2425
Emergency Presidential Command Post
Toronto
United States of North America
0018 hours, EST
Koenig was back in that fire-swept passageway, the scene overlaid by flickering numbers giving ranges, angles, and power levels, and by a bright red targeting reticule slaved to Swayze’s laser rifle, centered on whatever the rifle happened to be pointed at. At the far end of the passageway, laser and plasma gunfire snapped and hissed from the makeshift barricades.
“Grossmann! Nobunaga!” Swayze was yelling. “Get that pig in action! Flame those bastards!”
Koenig recognized the term. The Marines had a PG-80 as a platoon heavy weapon—a semiportable plasma gun—nicknamed the “pig” and designed to burn through most armor.
Swayze was using his laser rifle, trying to force enemy troops back from the ambush barricade at the far end of the passageway. Two armored shapes moved up beside him, manhandling the bulky weapon’s tripod into place. One of the Marines was hit, his faceplate vaporized by a plasma bolt, so Swayze shoved Grossmann’s body aside and took up a position next to the gunner, snapping up the heavy fire shield and dragging back the charge lever. He slapped Nobunaga’s shoulder, signaling readiness to fire.
“ Hit ’em! ”
Blue-white fire exploded through the dark passageway, charring stone walls already black with age. The barricade at the end of the hall exploded, hurling chunks of molten debris as armored figures scattered . . . or collapsed and lay still.
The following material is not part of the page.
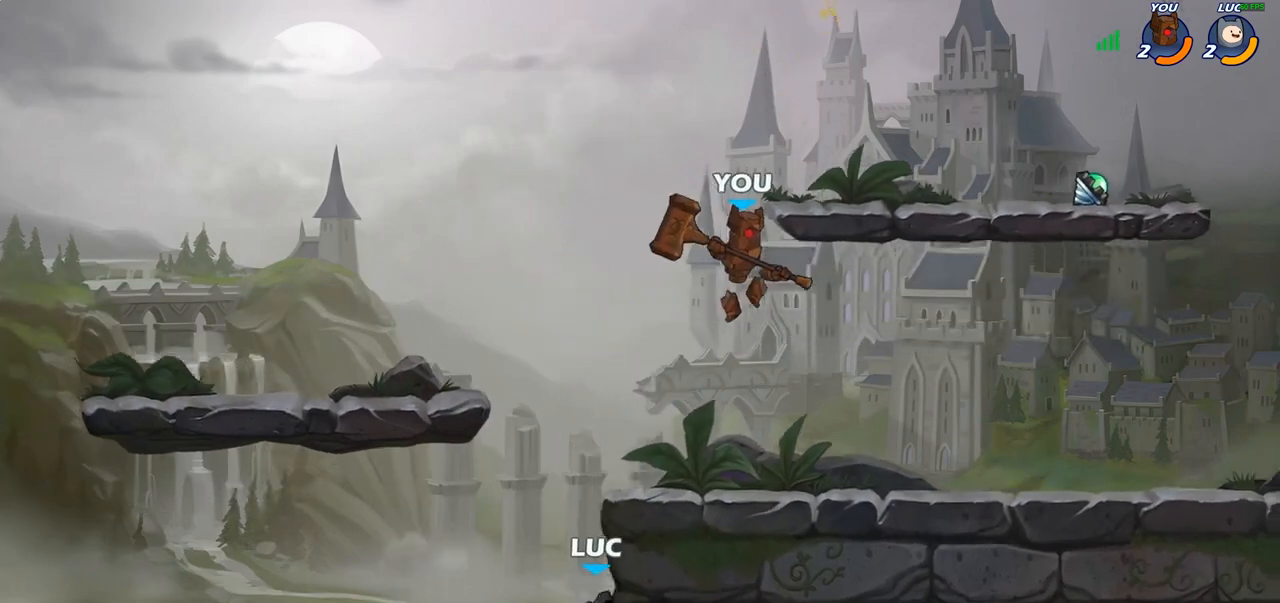
{"buttons": [], "left_stick": "center", "right_stick": "center", "events": [[267, "CROSS", "down"], [383, "CROSS", "up"]]}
The pig fired again, blasting a hole in the steel door beyond, and then Swayze was up and running down the stone corridor, firing from the hip, waving his men on. “ Let’s go, Marines! Ooh-rah! ”
“ Ooh-rah! ” The ancient Marine war cry rang out in answer from a dozen throats, raw sound and fury, meaningless except to announce that the USNA Marines were charging.
And the enemy troops began throwing down their weapons and raising their arms in surrender.
Koenig watched as two more Marines—Jamison and Arkwright—pushed past Swayze as he stopped to hand the prisoners over to another Marine. He then followed the pair, over the half-molten ruin of the barricade and through the gaping hole in the steel door. Swayze shouldered his way into the stone chamber beyond, arriving just behind the other two Marines, who’d come to a dead stop. A soldier in shifting black-and-gray nanoflage armor stood with his back to the far wall, clutching a tiny woman in civilian utilities in front of him like a shield.
Through Swayze’s helmet camera, Koenig recognized the woman. Ilse Roettgen, former Senate president for the Earth Confederation, struggled in the armored man’s one-arm grip, her arms zip-stripped behind her back. In his free hand, the man clutched a deadly little 5mm needler, which he kept pressed against the side of her throat.
“Stop!” the man yelled, his amplified voice booming off the stone walls. “If you value her life, stop now !”
Koenig recognized that voice instantly. It was General Korosi . . . the Butcher of Columbus.
Swayze ran a voice print ID through his suit’s AI, a process that took only a second or so, and came to the same conclusion. “Put the weapon down, General,” he said, his voice level, reasonable, and as cold as ice. “If you kill her, I promise you that you will die, right here, right now.”
“So . . . I should surrender, so you can put me on trial for war crimes?” Korosi laughed, an ugly sound. His English carried a thick Hungarian accent. “ ‘Crimes against humanity,’ I think is the phrase you Americans use? And then you execute me anyway? I don’t think so. . . .”
“Let her go, General. Hurt her, and you won’t believe how much worse you’ll make it for yourself.”
“There is nothing you can threaten me with worse than what will happen if I give myself up. You understand me?”
“I can promise you won’t be executed.”